Pinkerton's men, among them top guns Joe Lefors and Charles Siringo, gave chase. After the wild bunch held up the Great Northern Express near Wagner, Montana, detectives bottlenecked their escape route and cut them off from their familiar Wyoming digs. The gang was forced roundabout south to Fort Worth, where many of them and their accomplices either died fighting or surrendered. Among the bandits' fatalities were the Logans, Harvey and Lonny, Bill Carver, Tom Ketcham, "Flatnose" Curry, "Deaf Charlie" Hanks and Ben Kilpatrick. Self-defined leaders Butch Cassidy and the Sundance Kid made it across the border, from whence they escaped to Bolivia. The South American government refused to extradite the pair back to America but, when the duo began plying their trade of bank robbery there, sent a detachment of its own soldados to gun them down. The troops caught them hiding in the small villa of San Vicente and filled their bodies full of lead.

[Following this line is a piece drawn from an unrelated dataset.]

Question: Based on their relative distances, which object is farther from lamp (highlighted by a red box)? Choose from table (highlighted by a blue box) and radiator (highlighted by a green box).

Before the end of the 19th Century, the Pinkerton agency realized it had survived a chaotic time and had been, in fact, a better part of that bloody era. In demanding the law and in obsessively going after those who didn't, they proved their longevity in the face of death threats and intimidation. Moreover, they proved that they practiced what they preached. And this, their ability to remain honest but tough, had been their most lethal tool.
When reformed safecracker George White wrote a book, From Boniface to Bank Robber, in 1895, he attributed glowing testimony to an old adversary, the Pinkertons. In his pages, he writes: "Strictly speaking, I hated (them) as thoroughly as the corrupt police did because of their interference with my professional duties. Many a time I had been enraged and beaten out of thousands by the popping up of one or more of the agency's men.
"Nevertheless, I had to acknowledge that they were honest and it was dangerous for a crook when a Pinkerton was on his trail."